Female Heliothis moths normally produce their species-specific male attractant (sex pheromone blend) during scotophase, and this production is stimulated by pheromone biosynthesis activating neuro custom peptide synthesis, presumably carried in the hemolymph. Several lines of evidence indicate that the central nervous system plays another critical role in this regulation. Pheromone biosynthesis was induced during photophase by electrical stimulation of the ventral nerve cord or the peripheral nerves projecting from the terminal abdominal ganglion to the pheromone gland in the tip of the abdomen.

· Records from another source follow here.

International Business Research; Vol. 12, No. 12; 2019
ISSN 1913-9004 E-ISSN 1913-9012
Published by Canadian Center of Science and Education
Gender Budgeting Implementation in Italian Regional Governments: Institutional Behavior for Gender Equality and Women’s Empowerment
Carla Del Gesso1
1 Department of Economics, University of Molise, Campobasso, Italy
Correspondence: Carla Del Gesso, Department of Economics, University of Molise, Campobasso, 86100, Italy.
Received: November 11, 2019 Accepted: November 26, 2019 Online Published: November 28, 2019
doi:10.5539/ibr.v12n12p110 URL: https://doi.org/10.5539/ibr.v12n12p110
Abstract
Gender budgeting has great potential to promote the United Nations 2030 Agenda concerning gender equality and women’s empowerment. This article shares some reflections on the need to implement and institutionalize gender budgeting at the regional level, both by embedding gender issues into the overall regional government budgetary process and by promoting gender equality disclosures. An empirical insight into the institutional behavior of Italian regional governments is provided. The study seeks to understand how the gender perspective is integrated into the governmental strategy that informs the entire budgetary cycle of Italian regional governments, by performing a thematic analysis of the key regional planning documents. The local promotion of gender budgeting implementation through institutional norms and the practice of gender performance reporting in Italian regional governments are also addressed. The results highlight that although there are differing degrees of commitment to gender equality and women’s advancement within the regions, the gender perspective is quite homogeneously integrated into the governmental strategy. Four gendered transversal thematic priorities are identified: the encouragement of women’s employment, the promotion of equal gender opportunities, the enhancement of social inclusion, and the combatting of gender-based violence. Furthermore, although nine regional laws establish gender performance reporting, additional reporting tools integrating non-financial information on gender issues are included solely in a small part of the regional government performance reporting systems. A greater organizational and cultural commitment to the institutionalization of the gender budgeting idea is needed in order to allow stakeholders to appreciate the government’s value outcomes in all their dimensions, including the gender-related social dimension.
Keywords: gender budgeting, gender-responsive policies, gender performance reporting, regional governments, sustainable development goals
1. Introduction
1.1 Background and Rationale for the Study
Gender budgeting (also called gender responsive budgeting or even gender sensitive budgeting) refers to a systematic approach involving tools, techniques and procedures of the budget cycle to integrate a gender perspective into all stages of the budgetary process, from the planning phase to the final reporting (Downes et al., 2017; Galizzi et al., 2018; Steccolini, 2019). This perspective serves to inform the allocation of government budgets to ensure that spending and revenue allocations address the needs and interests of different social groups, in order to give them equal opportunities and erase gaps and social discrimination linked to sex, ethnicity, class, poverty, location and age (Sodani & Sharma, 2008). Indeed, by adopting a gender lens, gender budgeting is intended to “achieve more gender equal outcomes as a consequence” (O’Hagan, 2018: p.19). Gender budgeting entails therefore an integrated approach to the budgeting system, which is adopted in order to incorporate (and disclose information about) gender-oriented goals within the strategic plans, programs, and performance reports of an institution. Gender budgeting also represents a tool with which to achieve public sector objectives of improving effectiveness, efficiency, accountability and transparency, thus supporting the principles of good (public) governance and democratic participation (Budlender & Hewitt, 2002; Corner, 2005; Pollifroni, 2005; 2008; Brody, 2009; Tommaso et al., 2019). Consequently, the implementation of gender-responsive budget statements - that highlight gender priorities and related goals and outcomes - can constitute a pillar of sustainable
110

Electron microscopy further revealed that axonal branches innervate the gland tissue. Nerve branches associated with pheromone gland cells are enwrapped in glia and contain dense-core vesicles, suggesting that the innervation of the gland might be neurosecretory. Finally, the biogenic monoamine octopamine was nearly as effective as purified Heliothis zea PBAN in stimulating pheromone biosynthesis when injected into intact females during mid-photophase. Furthermore, both octopamine and PBAN stimulated significant increases in the pheromone content of the glands in isolated abdomens lacking a ventral nerve cord but only when abdomens were treated at the onset of scotophase. These data suggest that the regulation of sex pheromone production in Heliothis is more complex than previously thought. Activation of the gland appears to be governed by both neural and hormonal mechanisms, and these control mechanisms depend on photoperiodic cues.